This year I took some time around the holidays to do some learning. Like last year I dove into rust but I didn’t go into it cold this time. I was gifted a “live book” called Rust In Motion which has audio, slides and text all mixed together. It was fun and covered the basics in a very approachable way. So I had that base which I had been building up over a few weeks, and my SerialPort co-maintainer Nick Hehr sent me a text about NAPI.rs. I don’t know if he meant to nerd snipe me but it sent me down a rabbit hole that took the rest of my week building a rust bindings prototype for node Serial Port.
First off I had no idea what I was doing, I’ve never explored or used async in rust. I understand N-API for nodejs but haven’t used it much. But I have a use case, Node SerialPort has been stagnant and the bugs are mostly due to needing to use N-API and stay away from the ever changing ever v8 api. I have a whole host of electron users who deserve better. Additionally I think performance could be better and I think allowing for the use of workers, and maintaining our own thread pool would go a long way in that department. So can rust help?
Of course it can help! After a bunch of work I was able to release rust serialport binding prototype working. It does a non blocking cross platform
Binding.list() that lists available serial ports. And it’s the smallest shippable surface area I could approach. It’s a pretty fundamental shift from the JS and C++ I’ve been using, so each layer of this prototype was an education.
The serialport crate is a blocking library for serialport access. It works!

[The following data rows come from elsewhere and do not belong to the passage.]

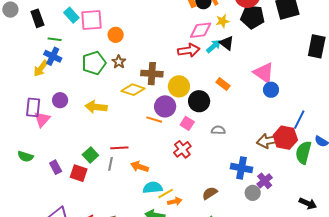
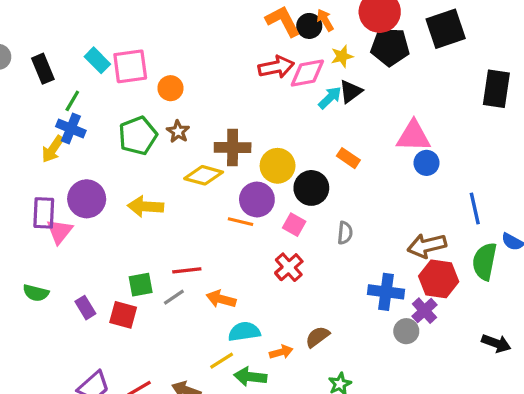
green line: (55, 39) -> (72, 101), turned -64
black triangle: (227, 43) -> (351, 91), turned 49
red arrow: (189, 50) -> (276, 67), moved
pink triangle: (264, 73) -> (413, 136), turned -30
purple circle: (60, 100) -> (87, 199), size x1.5
blue line: (299, 120) -> (475, 208), turned -36
gray semicircle: (218, 130) -> (345, 233), turned 96
red hexagon: (285, 138) -> (439, 279), moved
green square: (90, 155) -> (141, 285), turned 35
gray line: (110, 164) -> (174, 297), turned 48
yellow line: (166, 193) -> (222, 361), moved
brown semicircle: (210, 193) -> (317, 337), moved

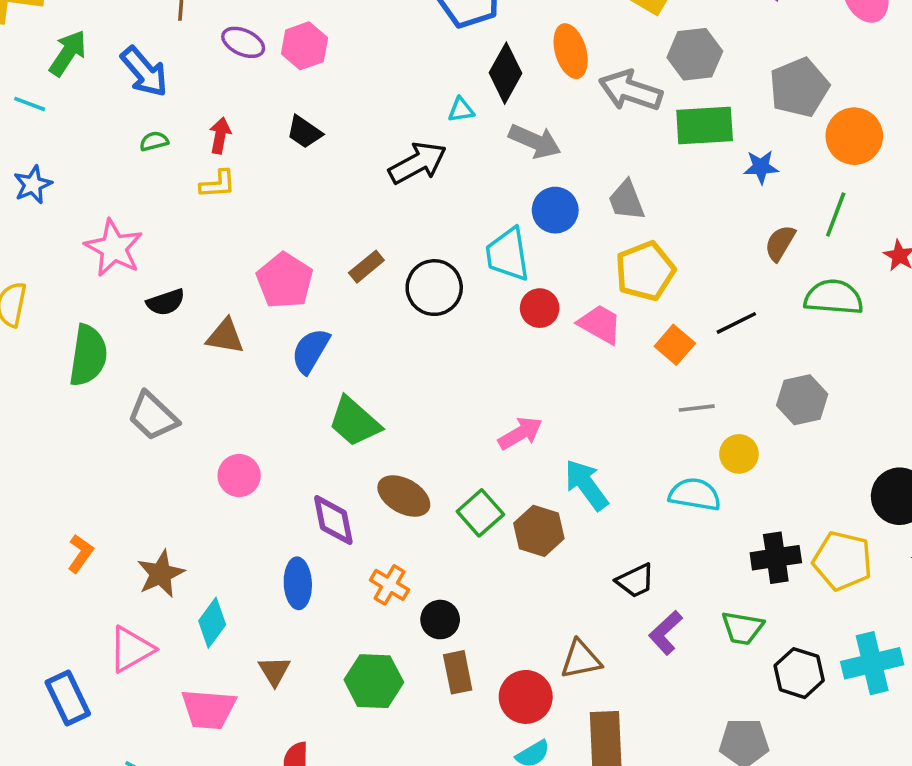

It’s a little hard to distribute as it requires some c++ libraries for serialport listing but I think I can overcome that. The blocking nature however leaves it not entirely usable on it’s own. There’s a wrapper library called tokio-serial which writes some async reading and writing but it’s a bit out of date and is actually a wrapper of a mio-serialport which is by the same author and is a lower level async serialport library.
mio-serialport looks pretty familiar to node SerialPort’s c++ code for both windows and unix and frankly that’s fantastic. I feel like I need to fork and maintain some of these projects for our uses, but I’m not thrilled to fracture the ecosystem or take on the maintenance burden.
I have some notes about different ways this project could go. There is still a lot of exploration and experimentation to do but this was an exciting deep dive. Looking forward to more!